Recently, I have been very lax in posting to my blog site and with a recent big change in my employment status, it is high time to try a catch up a bit on some posts that have been neglected for far too long.  In theory, I should now have more time to to accomplish some of these tasks, but I have been told by many other retirees that all that free time that one envisions coming with retirement, is quickly filled up with many other functions.

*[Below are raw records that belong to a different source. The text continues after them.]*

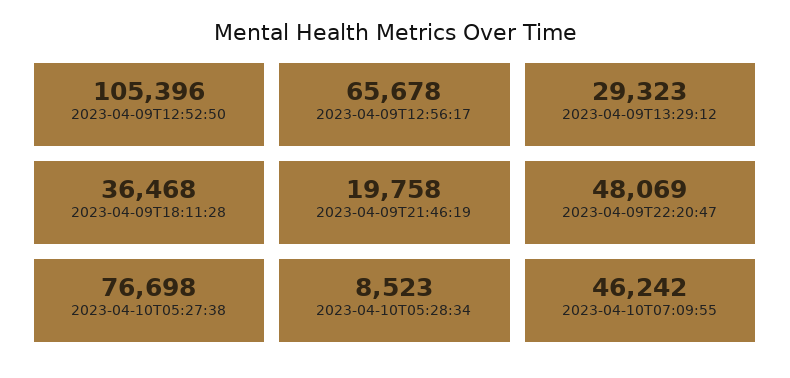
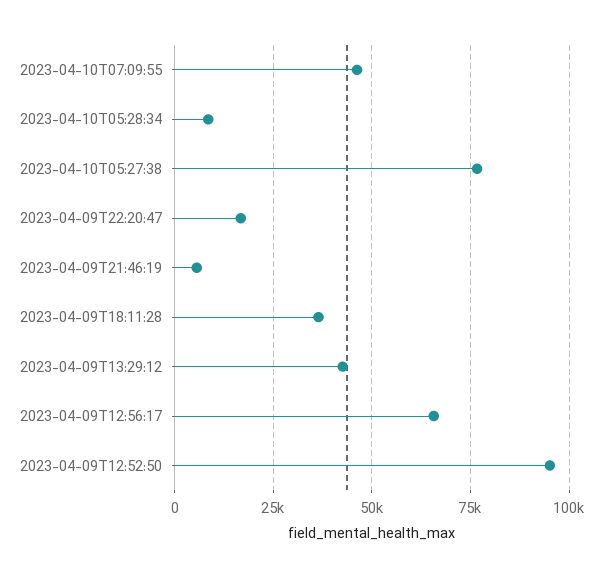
  {
-   "2023-04-09T12:52:50": 105396,
+   "2023-04-09T12:52:50": 95000,
    "2023-04-09T12:56:17": 65678,
-   "2023-04-09T13:29:12": 29323,
+   "2023-04-09T13:29:12": 42500,
    "2023-04-09T18:11:28": 36468,
-   "2023-04-09T21:46:19": 19758,
+   "2023-04-09T21:46:19": 5000,
-   "2023-04-09T22:20:47": 48069,
+   "2023-04-09T22:20:47": 17500,
    "2023-04-10T05:27:38": 76698,
    "2023-04-10T05:28:34": 8523,
    "2023-04-10T07:09:55": 46242
  }

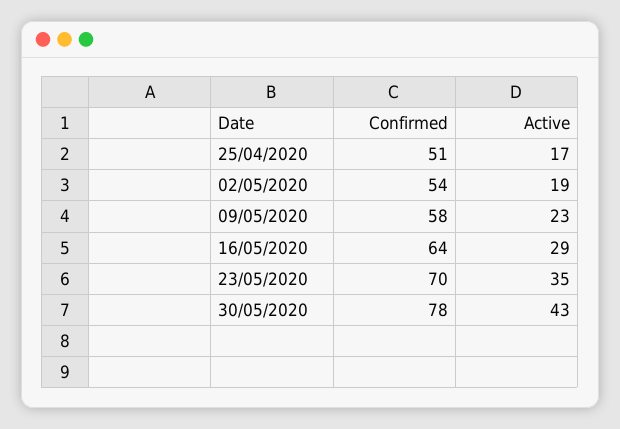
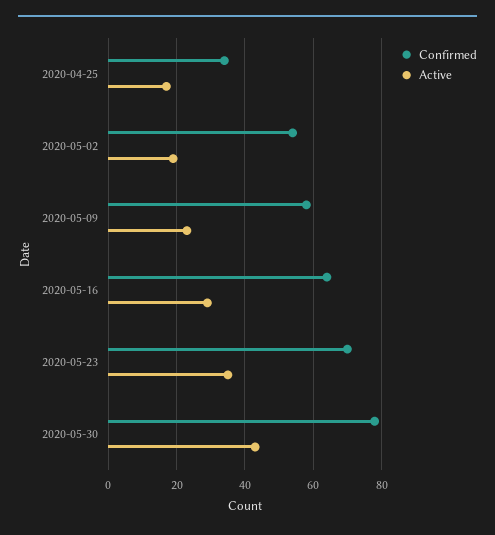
  {
    "Confirmed": {
-     "25/04/2020": 51,
+     "25/04/2020": 35,
      "02/05/2020": 54,
      "09/05/2020": 58,
      "16/05/2020": 64,
      "23/05/2020": 70,
      "30/05/2020": 78
    },
    "Active": {
      "25/04/2020": 17,
      "02/05/2020": 19,
      "09/05/2020": 23,
      "16/05/2020": 29,
      "23/05/2020": 35,
      "30/05/2020": 43
    }
  }

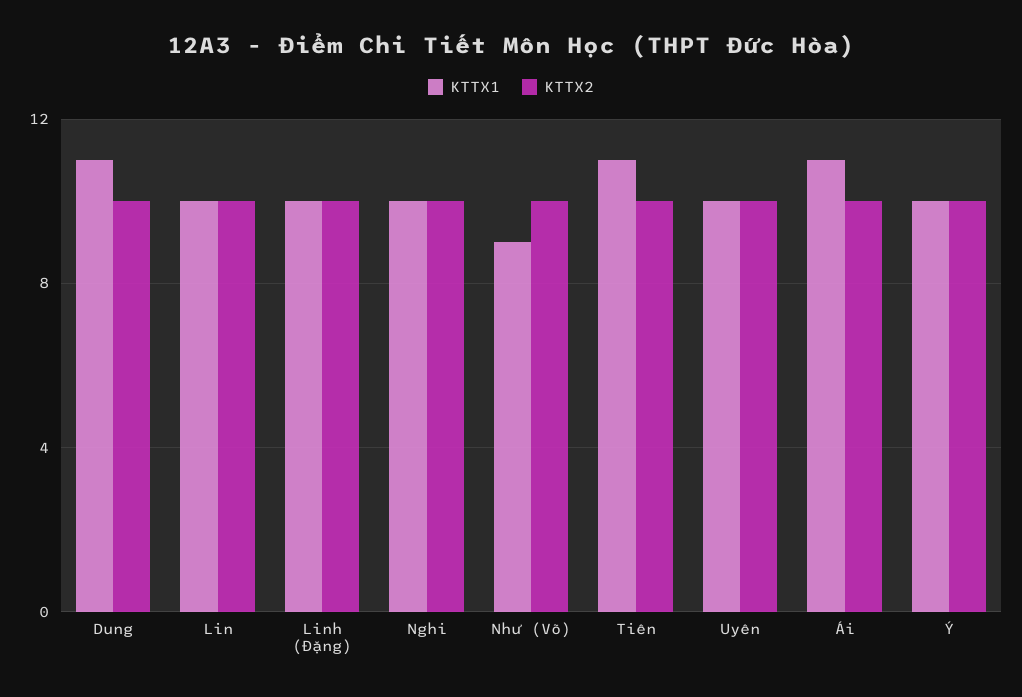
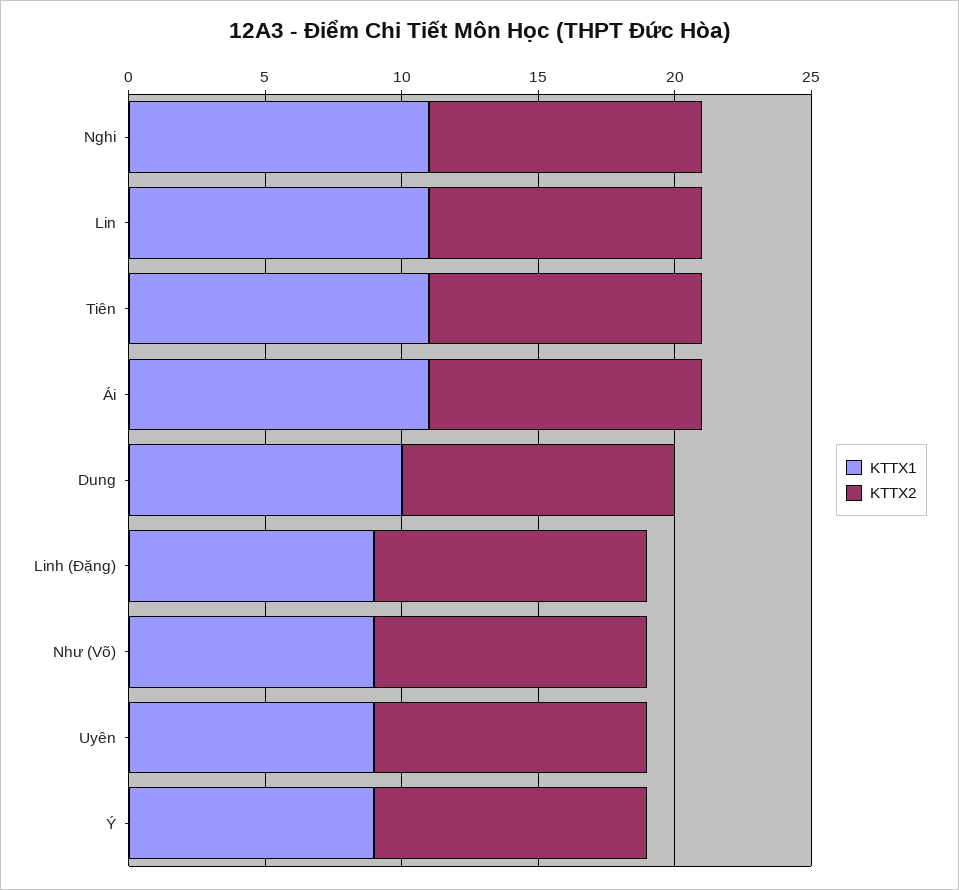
  {
    "KTTX1": {
-     "Dung": 11,
+     "Dung": 10,
-     "Lin": 10,
+     "Lin": 11,
-     "Linh (Đặng)": 10,
+     "Linh (Đặng)": 9,
-     "Nghi": 10,
+     "Nghi": 11,
      "Như (Võ)": 9,
      "Tiên": 11,
-     "Uyên": 10,
+     "Uyên": 9,
      "Ái": 11,
-     "Ý": 10
+     "Ý": 9
    },
    "KTTX2": {
      "Dung": 10,
      "Lin": 10,
      "Linh (Đặng)": 10,
      "Nghi": 10,
      "Như (Võ)": 10,
      "Tiên": 10,
      "Uyên": 10,
      "Ái": 10,
      "Ý": 10
    }
  }

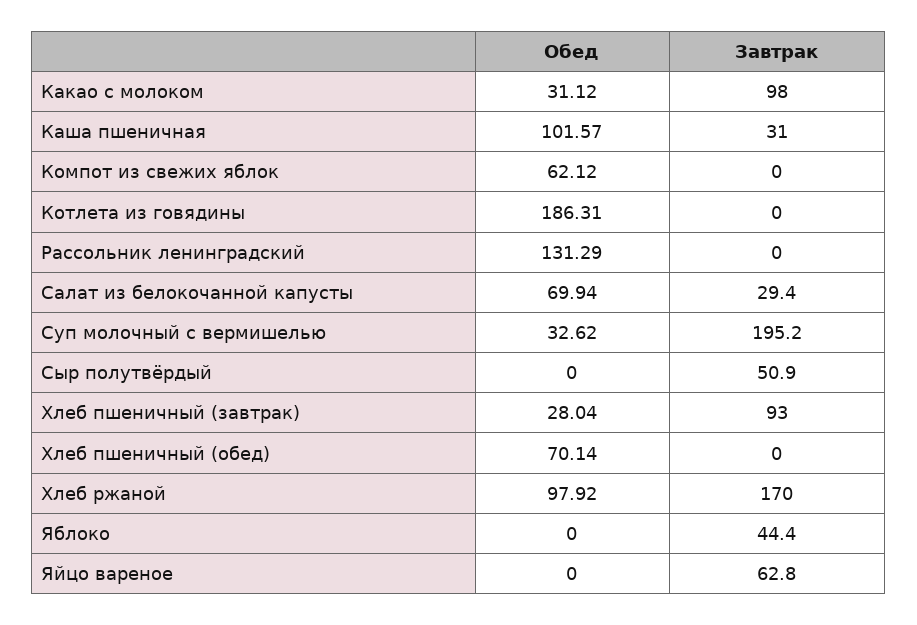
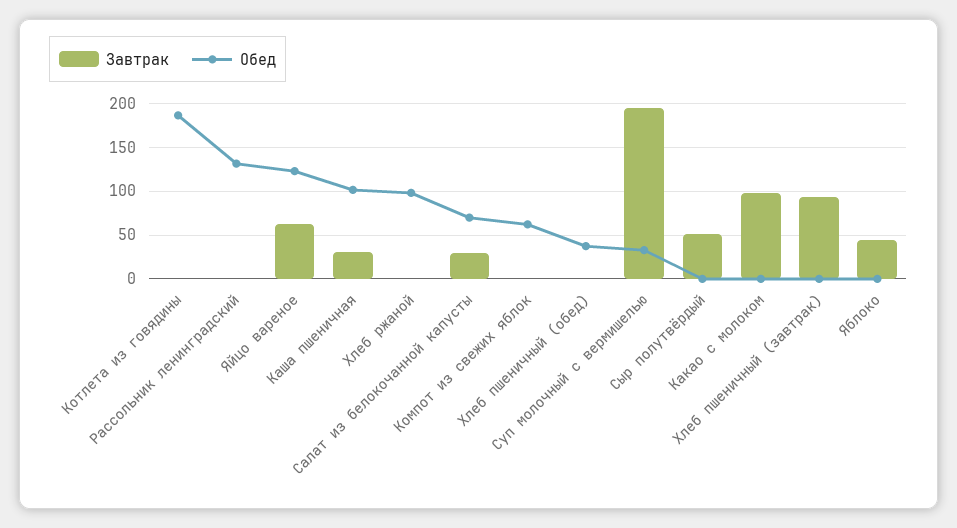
  {
    "Обед": {
-     "Какао с молоком": 31.12,
+     "Какао с молоком": 0,
      "Каша пшеничная": 101.57,
      "Компот из свежих яблок": 62.12,
      "Котлета из говядины": 186.31,
      "Рассольник ленинградский": 131.29,
      "Салат из белокочанной капусты": 69.94,
      "Суп молочный с вермишелью": 32.62,
      "Сыр полутвёрдый": 0,
-     "Хлеб пшеничный (завтрак)": 28.04,
+     "Хлеб пшеничный (завтрак)": 0,
-     "Хлеб пшеничный (обед)": 70.14,
+     "Хлеб пшеничный (обед)": 40,
      "Хлеб ржаной": 97.92,
      "Яблоко": 0,
-     "Яйцо вареное": 0
+     "Яйцо вареное": 120
    },
    "Завтрак": {
      "Какао с молоком": 98,
      "Каша пшеничная": 31,
      "Компот из свежих яблок": 0,
      "Котлета из говядины": 0,
      "Рассольник ленинградский": 0,
      "Салат из белокочанной капусты": 29.4,
      "Суп молочный с вермишелью": 195.2,
      "Сыр полутвёрдый": 50.9,
      "Хлеб пшеничный (завтрак)": 93,
      "Хлеб пшеничный (обед)": 0,
-     "Хлеб ржаной": 170,
+     "Хлеб ржаной": 0,
      "Яблоко": 44.4,
      "Яйцо вареное": 62.8
    }
  }

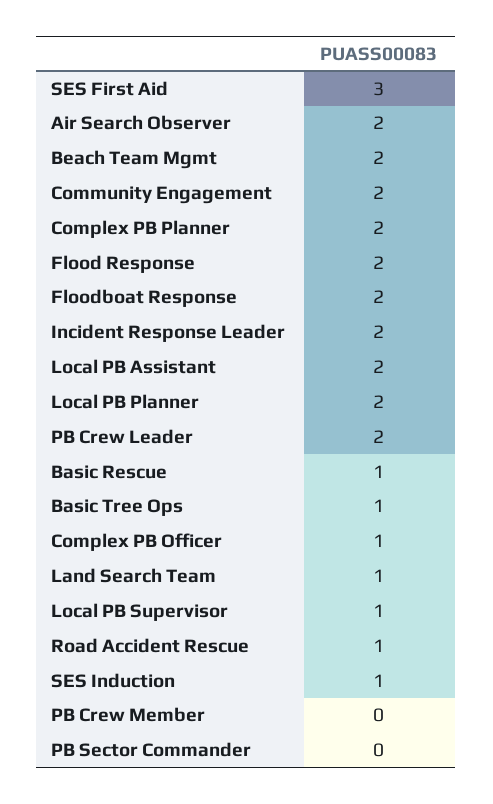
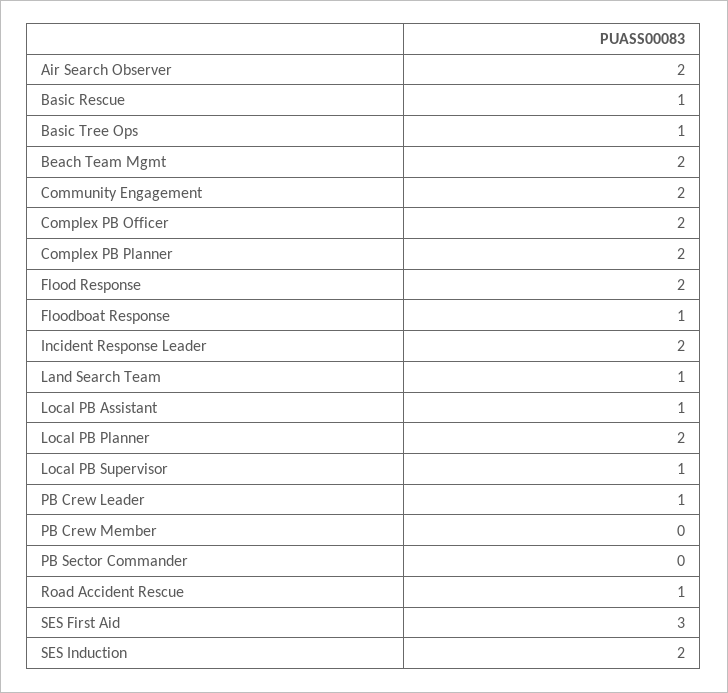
  {
    "SES First Aid": 3,
    "Air Search Observer": 2,
    "Beach Team Mgmt": 2,
    "Community Engagement": 2,
    "Complex PB Planner": 2,
    "Flood Response": 2,
-   "Floodboat Response": 2,
+   "Floodboat Response": 1,
    "Incident Response Leader": 2,
-   "Local PB Assistant": 2,
+   "Local PB Assistant": 1,
    "Local PB Planner": 2,
-   "PB Crew Leader": 2,
+   "PB Crew Leader": 1,
    "Basic Rescue": 1,
    "Basic Tree Ops": 1,
-   "Complex PB Officer": 1,
+   "Complex PB Officer": 2,
    "Land Search Team": 1,
    "Local PB Supervisor": 1,
    "Road Accident Rescue": 1,
-   "SES Induction": 1,
+   "SES Induction": 2,
    "PB Crew Member": 0,
    "PB Sector Commander": 0
  }

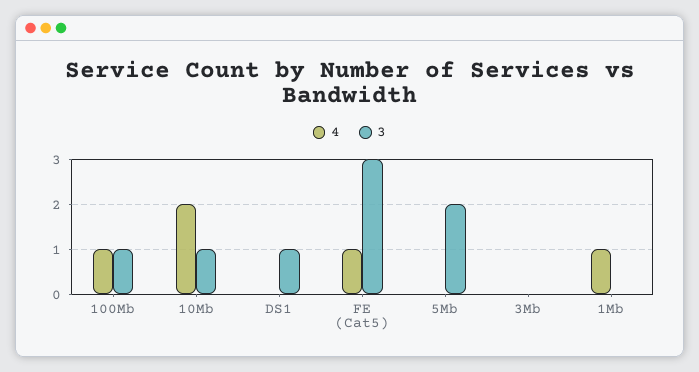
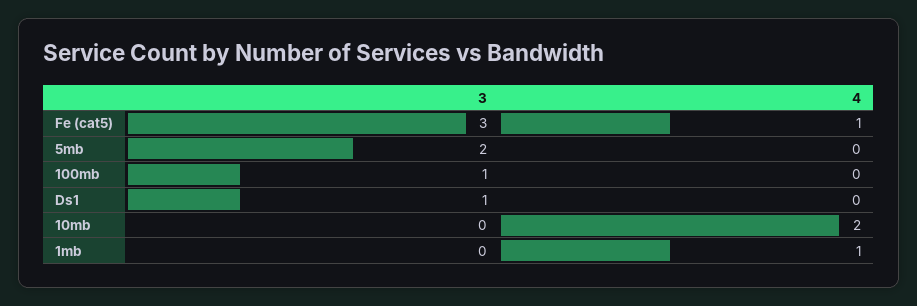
  {
    "4": {
-     "100Mb": 1,
+     "100Mb": 0,
      "10Mb": 2,
      "DS1": 0,
      "FE (Cat5)": 1,
      "5Mb": 0,
-     "3Mb": 0,
      "1Mb": 1
    },
    "3": {
      "100Mb": 1,
-     "10Mb": 1,
+     "10Mb": 0,
      "DS1": 1,
      "FE (Cat5)": 3,
      "5Mb": 2,
-     "3Mb": 0,
      "1Mb": 0
    }
  }

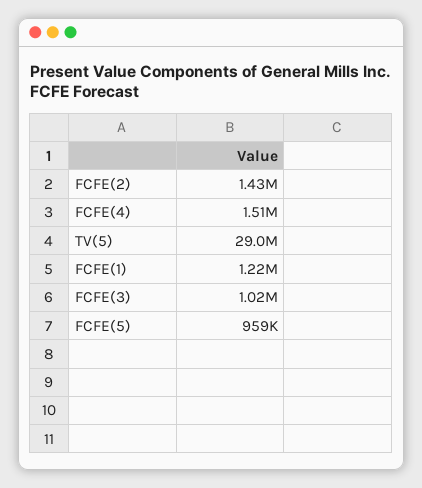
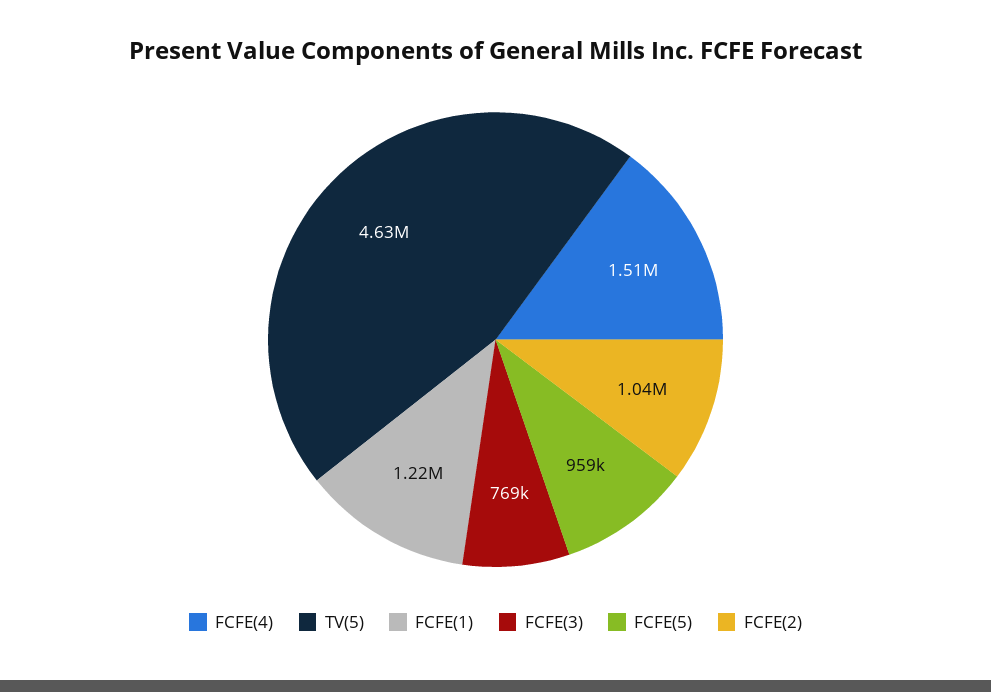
  {
-   "FCFE(2)": 1430000,
+   "FCFE(2)": 1040000,
    "FCFE(4)": 1510000,
-   "TV(5)": 29000000,
+   "TV(5)": 4630000,
    "FCFE(1)": 1220000,
-   "FCFE(3)": 1020000,
+   "FCFE(3)": 769000,
    "FCFE(5)": 959000
  }

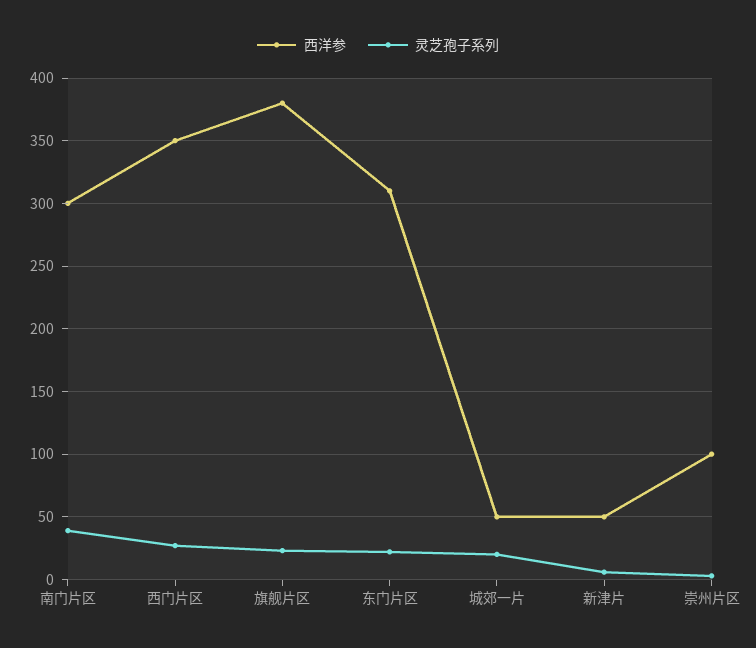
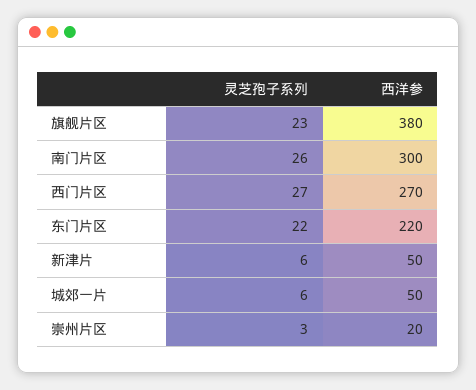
  {
    "西洋参": {
      "南门片区": 300,
-     "西门片区": 350,
+     "西门片区": 270,
      "旗舰片区": 380,
-     "东门片区": 310,
+     "东门片区": 220,
      "城郊一片": 50,
      "新津片": 50,
-     "崇州片区": 100
+     "崇州片区": 20
    },
    "灵芝孢子系列": {
-     "南门片区": 40,
+     "南门片区": 26,
      "西门片区": 27,
      "旗舰片区": 23,
      "东门片区": 22,
-     "城郊一片": 20,
+     "城郊一片": 6,
      "新津片": 6,
      "崇州片区": 3
    }
  }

Without further ado, I will attempt to catch up of some past experiences that have been woefully neglected.  The first is centered around a visit from Josh Wallestad and his son, Evan, from Minnesota in October.  Good birding friend, Tommy DeBardeleben, and I headed south and picked up Josh and Evan in Green Valley, Arizona.  We headed to Hunter Canyon where the target birds were the Rufous-capped Warbler and a Slate-throated Redstart.  The redstart had not been seen for the past few days and of course we dipped on it, but we did manage to find the Rufous-capped Warbler.  This bird was not very cooperative and knowing it was a life bird for Josh and Evan, I tried to stay back and let them enjoy this bird as much as possible.  This is my feeble attempt at a photo.

Rufous-capped Warbler

Just before Tommy spotted this warbler, he also had a Scott's Oriole and a Northern Pygmy Owl, both of which were new life birds for both Josh and Evan.  It was a moment of overload for the two of them to have that many new species in a matter of a couple of minutes.  

Northern Pygmy-Owl




From here we made a brief stop at Ash Canyon B & B, hoping for a lingering Lucifer Hummingbird, and we did succeed.  Unfortunately, it was not one of the brilliant males, but the long curved beak makes it easy to identify.

Lucifer Hummingbird



Acorn Woodpeckers and Mexican Jays were quite gregarious and hard to miss while we were there for this short visit.

Acorn Woodpecker


Mexican Jay

After staying for just a short time, we then ventured on to Miller Canyon with the hope for them being open and not closed for the season.  We got extremely lucky as Tom Jr, was around and he was more than happy to take us up the trail to look for the infamous Spotted Owl; a specialty for this location.  Just before we reached the area where the owls had been hanging out, Tom found an Alligator Madrean Lizard in the pathway and pointed it out to us.  This was really cool as I had never seen one before. This is a very handsome reptile!

Madrean Alligator Lizard

Tom then got us on one of the juvenile Spotted Owls from this year's hatch.  It was totally unimpressed with us humans as it sat on its branch sleeping and occasionally opening a eye to check out one of Tom dogs that had come along with us.  

 'Mexican' Spotted Owl



With 2 lifer owl species for Josh and Evan, and a couple more species, we have to consider that this was a successful one day trip.  It is always a lot of fun to help birders acquire new life birds.  Someday in the very near future, I believe Josh is going to be guiding us in Minnesota for some great new birds.